Last month, in a hearing about a Judicial Watch lawsuit,
U.S. District Judge Emmet G. Sullivan said legitimate questions have been
raised about whether Clinton's staff was trying to help her to sidestep the
Freedom of Information Act.
"We're talking about a Cabinet-level official who
was accommodated by the government for reasons unknown to the public,"
Sullivan said. "And I think that's a fair statement: For reasons
heretofore unknown to the public. And all the public can do is speculate."
"This is all about the public's right to know,"
Sullivan added.
This is hardly the first time Clinton has tried to
sidestep the public eye. Last year, Pro Publica noted five such
episodes:
In 1992, during Bill Clinton's first run for office, the
Clintons declined to release all of their tax returns because, it turned out, a
few of the returns showed Hillary Clinton's incredible success in commodities
trading when Bill Clinton was attorney general and then governor of Arkansas.
She made almost $100,000 from an initial investment of $1,000 in a matter of
months — a return of 10,000% — under the guidance of a lawyer who was also
outside counsel to Tyson Foods Inc., Arkansas' largest employer. The returns
weren't made public until 1994.
In 1993, Hillary Clinton led a presidential task force to
overhaul the U.S. health care system. The effort ultimately failed but the
group came under intense criticism from lawmakers and
interest groups for meeting behind closed doors. Several court challenges were
brought in an attempt to open the process.
In 1994, U.S. investigators subpoenaed Clinton's billing
records from her years at the Rose Firm in Little Rock, Ark. — documents that
also had been sought by reporters. Of key interest was Clinton's legal work for
a failing savings and loan, but records of those billings weren't found. Pro
Publica: "Much later, Clinton's longtime assistant, Carolyn Huber, said
she found in the White
House residence an additional box of records that contained the billing
memos. They were turned over to the independent counsel in 1996. Clinton testified
she had no knowledge of how the records wound up where they did."
As a senator in 2006, Clinton set up an energy task force
that produced a 40-page report. That by itself is not unusual, but this was:
The existence of the group, its members and its work product were all kept
secret. Turned out the leader of the task force headed an investment firm with
major holdings in the energy sector.
Public officials keep secrets because they have something
to hide — something they don't want the people they are supposed to be serving
to know anything about.
Last year, the Bill, Hillary and Chelsea Clinton
Foundation became an issue. Donors are identified but not the exact amount of
each donation or the date of those contributions. And the foundation did not
reveal that it was raising money from foreign governments until after Hillary
Clinton left office as secretary of state, an office with power over foreign
affairs and favors second only to the president's.

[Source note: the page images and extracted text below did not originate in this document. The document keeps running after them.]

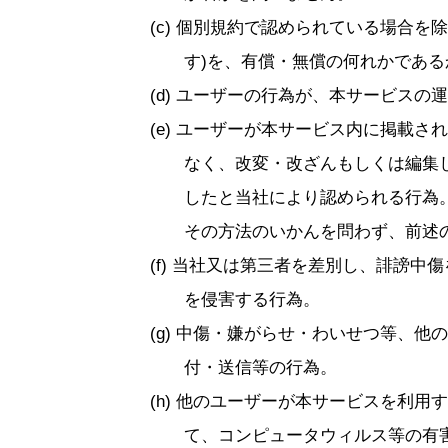
個別規約で認められている場合を除
す)を、有償・無償の何れかであ
ユーザーの行為が、本サービスの運
ユーザーが本サービス内に掲載され
なく、改変・改ざんもしくは編集
したと当社により認められる行為
その方法のいかんを問わず、前述
当社又は第三者を差別し、誹謗中傷
を侵害する行為。
中傷・嫌がらせ・わいせつ等、他の
付・送信等の行為。
他のユーザーが本サービスを利用す
て、コンピュータウィルス等の有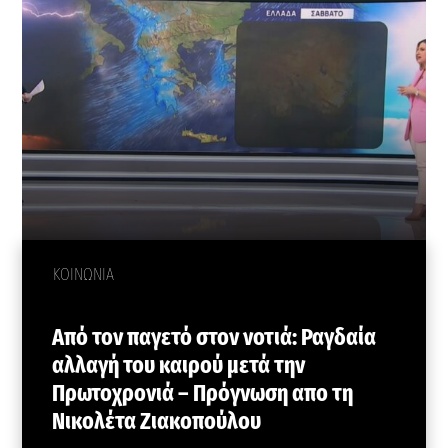
ΚΟΙΝΩΝΙΑ
Από τον παγετό στον νοτιά: Ραγδαία
αλλαγή του καιρού μετά την
Πρωτοχρονιά – Πρόγνωση απο τη
Νικολέτα Ζιακοπούλου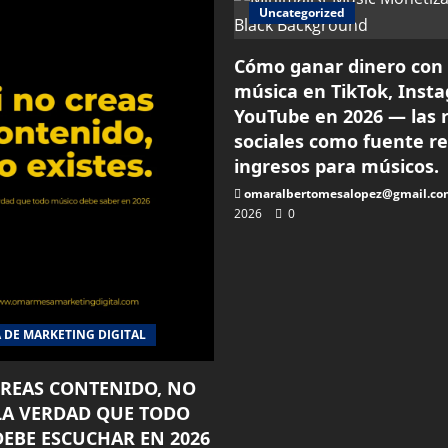
Uncategorized
Cómo ganar dinero con
música en TikTok, Inst
YouTube en 2026 — las 
sociales como fuente re
ingresos para músicos.
omaralbertomesalopez@gmail.co
2026
0
 DE MARKETING DIGITAL
 CREAS CONTENIDO, NO
 LA VERDAD QUE TODO
EBE ESCUCHAR EN 2026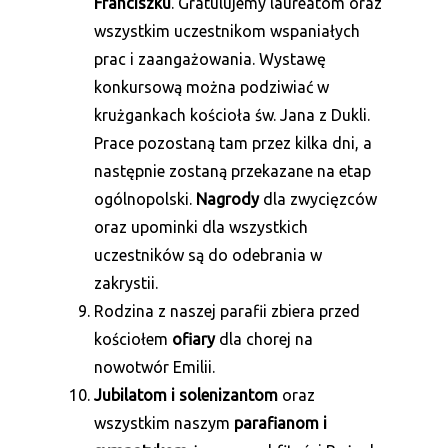
Franciszku
. Gratulujemy laureatom oraz
wszystkim uczestnikom wspaniałych
prac i zaangażowania. Wystawę
konkursową można podziwiać w
krużgankach kościoła św. Jana z Dukli.
Prace pozostaną tam przez kilka dni, a
następnie zostaną przekazane na etap
ogólnopolski.
Nagrody
dla zwycięzców
oraz upominki dla wszystkich
uczestników są do odebrania w
zakrystii.
Rodzina z naszej parafii zbiera przed
kościołem
ofiary
dla chorej na
nowotwór Emilii.
Jubilatom i solenizantom
oraz
wszystkim naszym
parafianom i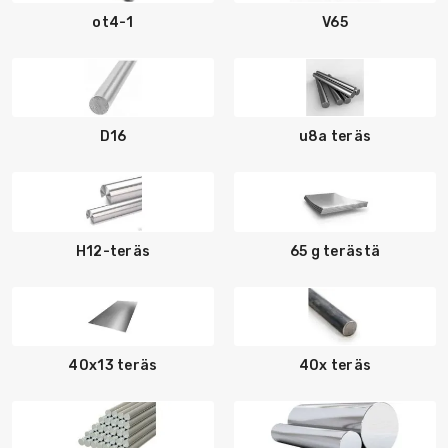
ot4-1
V65
D16
u8a teräs
H12-teräs
65 g terästä
40x13 teräs
40x teräs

Then there are the closed-door speeches to Wall Street
financial investment firms, for which she received hundreds of thousands of
dollars apiece.
These off-the-record speeches were delivered after
Clinton left the State Department and was preparing for her second bid for the
White House. Clinton has refused to release transcripts of the speeches, saying
she would do so only if other politicians released transcripts of their
speeches. But that, as The New York Times noted in a February
editorial, is a child's excuse.
"Voters have every right to know what Mrs. Clinton
told these groups.... By refusing to release them all, especially the bank
speeches, Mrs. Clinton fuels speculation about why she's
stonewalling," the Times editorial said.
Sen. Bernie Sanders has used the fees she was paid for
the speeches by the most powerful firms on Wall Street against Clinton in their
race for the nomination. Of equal concern is the secrecy involved and Clinton's
continuing refusal to release the transcripts of what she told the investment
bankers.
Clinton has a long track record of public service but an
equally long record of obfuscation, secrecy and working in the shadows to boost
her power and further her ambition. We encourage voters to think long and hard
about that record when choosing the next president.